Topiramate or Quetiapine for Alcohol Dependence?

Summary and Comment |
October 15, 2007

Topiramate or Quetiapine for Alcohol Dependence?

  1. Peter Roy-Byrne, MD

Early results are promising, especially for patients with difficult-to-treat Type B alcoholism.

  1. Peter Roy-Byrne, MD

Alcohol dependence remains difficult to treat pharmacologically. Disulfiram requires regular compliance, and acamprosate and naltrexone have only small-to-medium effect sizes. Two research groups examined other pharmacologic agents added to brief behavioral interventions.

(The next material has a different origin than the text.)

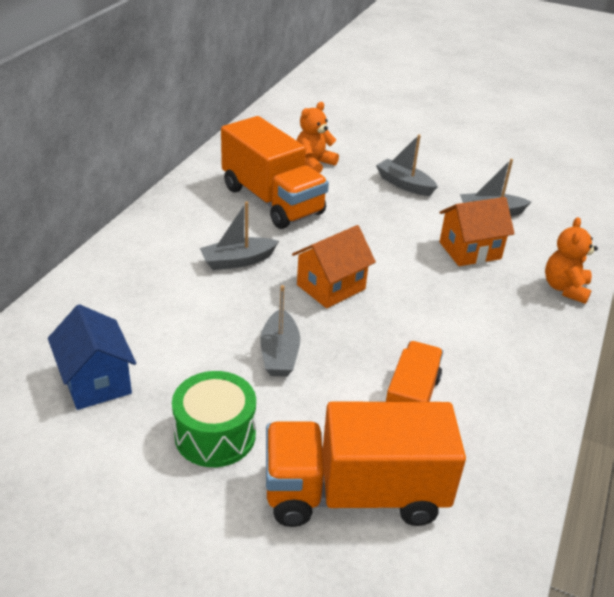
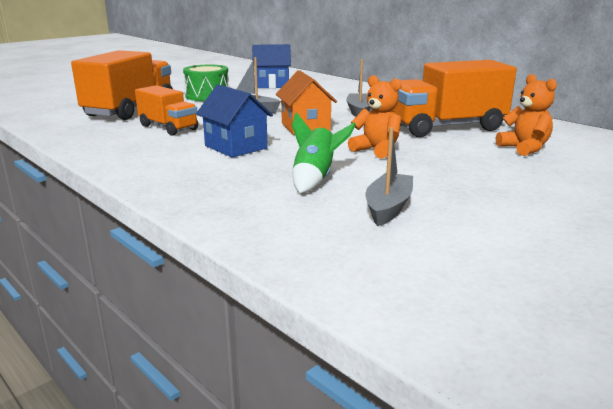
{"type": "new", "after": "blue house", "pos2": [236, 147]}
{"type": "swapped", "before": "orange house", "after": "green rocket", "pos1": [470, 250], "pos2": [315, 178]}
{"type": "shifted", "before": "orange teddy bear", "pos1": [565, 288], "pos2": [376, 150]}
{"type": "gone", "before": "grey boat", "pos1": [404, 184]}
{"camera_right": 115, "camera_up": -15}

In 2003, researchers conducting a randomized controlled trial established the efficacy of topiramate for alcohol dependence. Now, the same group has conducted a longer and larger (14 vs. 8 weeks; n=371 vs. 150), multisite, randomized, placebo-controlled, manufacturer-funded trial of topiramate. Topiramate (dose, ≤300 mg/day, titrated over 6 weeks [titration lasted 8 weeks in the previous study]), was superior to placebo in reducing the percentage of heavy drinking days, reducing drinks per drinking day, and increasing abstinent days. Still, effect sizes were smaller and topiramate was less well tolerated than in the initial study, with paresthesia, anorexia, and poor concentration commonly reported. Only 63% of topiramate recipients versus 78% of placebo recipients completed the trial.

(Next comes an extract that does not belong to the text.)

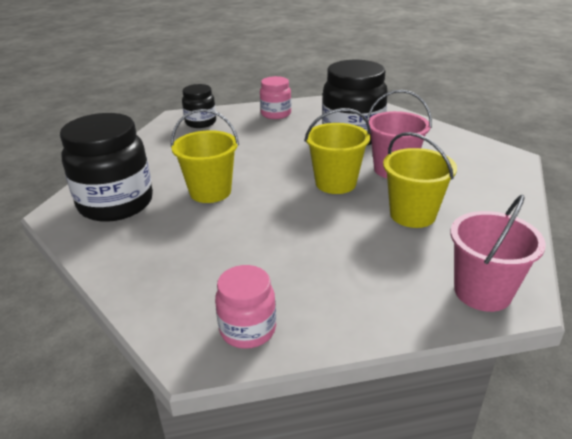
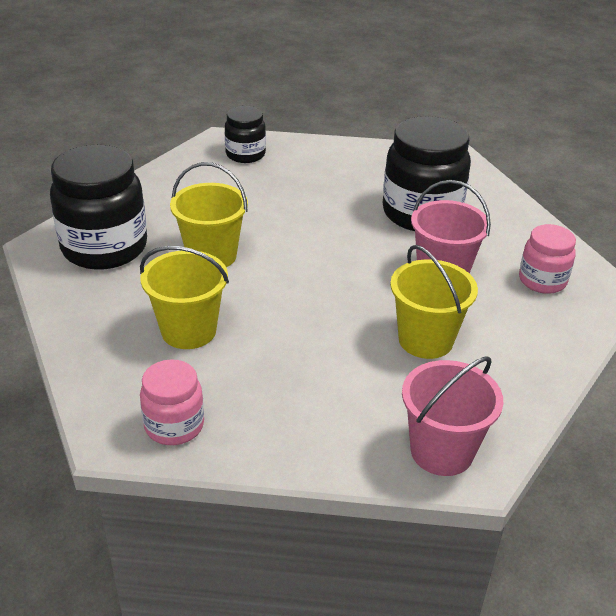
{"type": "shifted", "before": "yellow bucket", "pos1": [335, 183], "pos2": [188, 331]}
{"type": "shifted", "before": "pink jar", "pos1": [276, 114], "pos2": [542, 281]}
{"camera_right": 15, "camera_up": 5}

In a pilot, randomized, placebo-controlled, 12-week study, researchers examined the efficacy of the atypical antipsychotic quetiapine in 61 subjects with alcohol dependence (33 with Type A and 28 with Type B alcoholism). Patients with Type B alcoholism are particularly difficult to treat, as it has an early onset and is associated with antisocial behavior, other psychopathology, and more severe polysubstance abuse. Patients with current severe psychiatric symptoms were excluded. Fewer Type B (64%) than Type A (90%) patients completed the trial, but placebo and quetiapine groups had similar completion rates. Rates of abstinence were significantly higher with quetiapine (31%) than with placebo (6%). Compared with placebo, quetiapine significantly reduced drinking days and heavy drinking days in Type B patients; these effects were not significant in Type A patients. Quetiapine had no significant effects on time to drinking relapse.


The topiramate study replicates positive findings from a smaller study (although with smaller effect sizes) and suggests that medications with anticonvulsant and GABAA agonist properties may be useful. However, it also highlights important adverse effects, possibly uncovered in this study not because of its faster titration, but because of its larger sample size.

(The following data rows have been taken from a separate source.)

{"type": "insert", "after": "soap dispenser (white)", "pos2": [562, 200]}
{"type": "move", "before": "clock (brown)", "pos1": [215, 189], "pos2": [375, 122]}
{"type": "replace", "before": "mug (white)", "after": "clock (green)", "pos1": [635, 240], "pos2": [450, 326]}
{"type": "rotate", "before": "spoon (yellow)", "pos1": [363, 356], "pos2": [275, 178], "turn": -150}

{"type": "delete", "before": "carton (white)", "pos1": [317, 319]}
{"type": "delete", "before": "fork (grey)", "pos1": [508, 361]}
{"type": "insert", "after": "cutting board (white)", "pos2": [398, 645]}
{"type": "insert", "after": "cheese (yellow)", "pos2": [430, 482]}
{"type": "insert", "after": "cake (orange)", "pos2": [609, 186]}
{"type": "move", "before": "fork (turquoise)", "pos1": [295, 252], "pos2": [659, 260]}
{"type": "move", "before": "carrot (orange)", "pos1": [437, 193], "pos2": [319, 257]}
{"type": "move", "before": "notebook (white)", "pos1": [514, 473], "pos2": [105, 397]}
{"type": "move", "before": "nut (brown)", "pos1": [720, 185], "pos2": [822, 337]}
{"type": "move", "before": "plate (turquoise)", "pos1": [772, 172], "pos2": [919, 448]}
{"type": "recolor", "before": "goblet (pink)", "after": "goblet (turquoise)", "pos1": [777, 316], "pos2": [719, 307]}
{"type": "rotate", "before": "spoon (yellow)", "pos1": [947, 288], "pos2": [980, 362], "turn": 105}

The promising findings for quetiapine, while preliminary, suggest that it has some efficacy in treating alcohol dependence, particularly in patients with Type B alcoholism. Dopaminergic blocking effects of quetiapine might reduce the rewarding properties of alcohol, or the general psychotropic effects of quetiapine — which has been shown to have antidepressant, antimanic, and antipsychotic effects — might play a role. Clearly, this agent should be tested in larger trials.